Por isso, como gostava de fazer, Antonioni vai-nos dando episódios sem relevância individual, diálogos pouco marcantes, num fogo lento que leva a uma conclusão que aos poucos se vai insinuando: a decadência e tortura interna dos seus protagonistas, perdidos para si e, no caso do casal Giovanni/Lidia (com Mastroianni e Moreau a dizerem-nos muito mais nos seus gestos e silêncios que com palavras), um para o outro, quase sem saberem porquê, e já sem forças ou engenho para o questionarem.
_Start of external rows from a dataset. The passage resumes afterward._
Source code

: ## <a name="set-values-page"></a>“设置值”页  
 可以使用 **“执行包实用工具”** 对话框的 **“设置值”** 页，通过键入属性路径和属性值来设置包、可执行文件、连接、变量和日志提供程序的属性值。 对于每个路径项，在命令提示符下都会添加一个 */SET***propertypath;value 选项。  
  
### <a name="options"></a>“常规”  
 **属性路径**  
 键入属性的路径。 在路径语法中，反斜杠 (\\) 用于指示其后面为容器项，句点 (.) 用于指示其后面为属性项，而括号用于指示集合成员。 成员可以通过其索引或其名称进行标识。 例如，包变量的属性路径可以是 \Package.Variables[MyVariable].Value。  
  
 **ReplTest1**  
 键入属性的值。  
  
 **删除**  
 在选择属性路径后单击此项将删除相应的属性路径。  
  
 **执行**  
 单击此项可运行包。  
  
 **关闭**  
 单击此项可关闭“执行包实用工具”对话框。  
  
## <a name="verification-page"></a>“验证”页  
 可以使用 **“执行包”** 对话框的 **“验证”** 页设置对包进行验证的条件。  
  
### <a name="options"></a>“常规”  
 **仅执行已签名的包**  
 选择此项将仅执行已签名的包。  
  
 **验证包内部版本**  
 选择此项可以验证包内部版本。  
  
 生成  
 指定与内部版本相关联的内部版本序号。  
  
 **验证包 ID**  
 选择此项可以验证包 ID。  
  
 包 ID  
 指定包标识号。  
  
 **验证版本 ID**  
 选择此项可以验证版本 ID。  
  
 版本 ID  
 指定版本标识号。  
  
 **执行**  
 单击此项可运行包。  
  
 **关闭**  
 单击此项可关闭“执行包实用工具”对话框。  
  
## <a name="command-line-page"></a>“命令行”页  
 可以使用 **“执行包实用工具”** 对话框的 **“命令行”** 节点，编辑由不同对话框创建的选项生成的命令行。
O final é por isso amargo, onde ficamos sem a resposta do papel do amor na relação que não sabemos como evoluirá, sabendo apenas que é esse amor, ou melhor, a falta dele, que define o estado dos dois protagonistas, para o bem, ou para o mal.
A confirmar o prestígio que a nova linguagem de Antonioni começava a ganhar internacionalmente, “A Noite” foi premiado com o Urso de Ouro do Festival de Berlim de 1961, e Antonioni com o David di Donatello Award da indústria italiana, para Melhor Realizador.
Produção:
Título original: La notte; Produção: Nepi Film, Sofitedip, Silver Films; País: Itália / França; Ano: 1961; Duração: 120 minutos; Distribuição: Dino de Laurentiis Distribuzione (Itália), United Artists (França), Die Lupe (RFA), Lopert Pictures Corporation (EUA); Estreia: 24 de Janeiro de 1961 (Itália), 6 de Julho de 1964 (Cinema São Jorge, Portugal).
Equipa técnica:
Realização: Michelangelo Antonioni; Produção: Emanuele Cassuto; Argumento: Michelangelo Antonioni, Ennio Flaiano, Tonino Guerra; História: Michelangelo Antonioni, Ennio Flaiano, Tonino Guerra; Música: Giorgio Gaslini; Fotografia: Gianni Di Venanzo [preto e branco]; Montagem: Eraldo Da Roma; Design de Produção: Piero Zuffi; Caracterização: Franco Freda, Micheline Chaperon (Jeanne Moreau); Direcção de Produção: Paolo Frascà.
Elenco:
Marcello Mastroianni (Giovanni Pontano), Jeanne Moreau (Lidia), Monica Vitti (Valentina Gherardini), Bernhard Wicki (Tommaso Garani), Rosy Mazzacurati (Rosy), Maria Pia Luzi (Uma Enviada), Guido A. Marsan (Fanti), Vittorio Bertolini, Vincenzo Corbella (Sr. Gherardini), Ugo Fortunati (Cesarino), Gitt Magrini (Sra. Gherardini), Giorgio Negro (Roberto), Roberta Speroni (Beatrice).